Sep 7

2023

What’s news in government and politics

A new dodge for circumventing campaign finance laws, Poloncarz earns dubious honor, a Conservative Party inquisition, and more.
News and analysis by Geoff Kelly, Investigative Post's political reporter

A digest of noteworthy reporting — some local, some state and some national — from the last week in government and politics:

 

Campaign finance shenanigans

  • New York Focus reports on a new dodge for candidates who feel constrained by the state’s limits on campaign donations: Accept services from political consultants as loans, then never pay them back
  • New York Focus highlights an example from Rochester, but Byron Brown’s 2021 mayoral campaign pulled the same trick. Brown for Buffalo listed more than $38,000 owed to the Atlanta law firm that represented the campaign in court as an “outstanding loan or liability” for at least a year — long after those fees had by law become a donation that exceeded campaign contribution limits. That “loan” was still on Brown for Buffalo’s books in January, according to the campaign’s filing that month with the state Board of Elections, as were “loans” from other unpaid vendors totaling another $57,000. Confusingly, the January filing showed payments settling those debts in August of last year. In any case, they were gone from Brown for Buffalo’s July filing.
  • Brown for Buffalo’s messy campaign finance filings sent me back to another piece New York Focus published last year, about the utter lack of enforcement of campaign finance law by the state Board of Elections. Asked how many enforcement actions the board had taken against candidates who failed to file required reports, the chief enforcement counsel responded, “I can’t sugarcoat it: it’s zero.”

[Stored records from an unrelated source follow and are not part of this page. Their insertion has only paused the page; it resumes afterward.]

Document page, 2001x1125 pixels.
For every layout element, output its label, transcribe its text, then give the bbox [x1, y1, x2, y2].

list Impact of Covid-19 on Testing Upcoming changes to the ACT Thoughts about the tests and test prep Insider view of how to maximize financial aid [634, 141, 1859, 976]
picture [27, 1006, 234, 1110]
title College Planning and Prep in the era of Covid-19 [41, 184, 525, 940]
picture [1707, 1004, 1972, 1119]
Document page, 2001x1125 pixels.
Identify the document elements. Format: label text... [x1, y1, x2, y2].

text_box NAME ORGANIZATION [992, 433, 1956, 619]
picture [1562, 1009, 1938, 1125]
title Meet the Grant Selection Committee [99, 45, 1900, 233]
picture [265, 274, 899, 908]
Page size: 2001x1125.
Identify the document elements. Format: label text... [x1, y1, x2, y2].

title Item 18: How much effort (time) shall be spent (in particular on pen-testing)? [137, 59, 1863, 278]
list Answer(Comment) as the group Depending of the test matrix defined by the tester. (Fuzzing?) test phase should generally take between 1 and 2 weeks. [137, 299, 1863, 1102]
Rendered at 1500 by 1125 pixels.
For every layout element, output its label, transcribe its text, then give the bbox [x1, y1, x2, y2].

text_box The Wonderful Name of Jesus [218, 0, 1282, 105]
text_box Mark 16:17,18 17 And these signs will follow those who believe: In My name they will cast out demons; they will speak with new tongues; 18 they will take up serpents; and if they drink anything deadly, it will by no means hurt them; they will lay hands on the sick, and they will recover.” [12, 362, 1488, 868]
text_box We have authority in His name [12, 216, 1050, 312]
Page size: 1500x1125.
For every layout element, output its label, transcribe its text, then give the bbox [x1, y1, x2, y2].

Conservative Party raiders

  • Erie County Conservative Party Chairman Ralph Lorigo wants a judge to throw out the results of June’s primary election in the Town of Evans, arguing newly enrolled Conservative Party members who voted in the election had mounted a “party invasion” to steal the party’s ballot line from the candidate he’d endorsed. Lorigo already lost a bid to kick the invaders out of the party.
  • Back in May — before the primary and before he went to court— Lorigo summoned those he suspected of being party raiders to his West Seneca law offices for a “hearing” to determine whether the new registrants were “in sympathy with the principles of the Conservative Party.” Here’s a copy of the invitation to an inquisition:


Poloncarz earns dubious recognition

  • The Buffalo News’s Charlie Specht summarized Mark Poloncarz’s “terrible, horrible, no good, very bad” month of August.
  • The latest contretemps landed Poloncarz on City and State’s weekly list of “biggest losers.” 
  • Poloncarz’s lousy August has prompted Republican challenger, Chrissy Casilio, to start tweeting again — a lot. She’d taken a bit of a break from that platform after we reported in March on her pre-candidacy predilection for Q Anon-style conspiracy theories.

And in other news …

  • The state comptroller found the City of Niagara Falls delivered a required annual sexual harassment prevention training to just a quarter of city employees interviewed. The comptroller’s audit discovered the city’s fire department canceled the required annual training for its 131 uniformed personnel.
  • Republicans flipped three previously Democratic Congressional seats in Long Island and the Hudson Valley in 2022, and Politico reports House Republicans — led by U.S. Rep. Elise Stefanik of the Adirondacks — are focusing on New York as they seek to hold on to their slim majority next year.
  • ProPublica’s latest in-depth investigation uncovers how the U.S. Navy spent billions on the littoral combat ship, or LCS —  nicknamed by sailors the “little crappy ship” — whose weapons systems often failed and that persistently broke down at sea.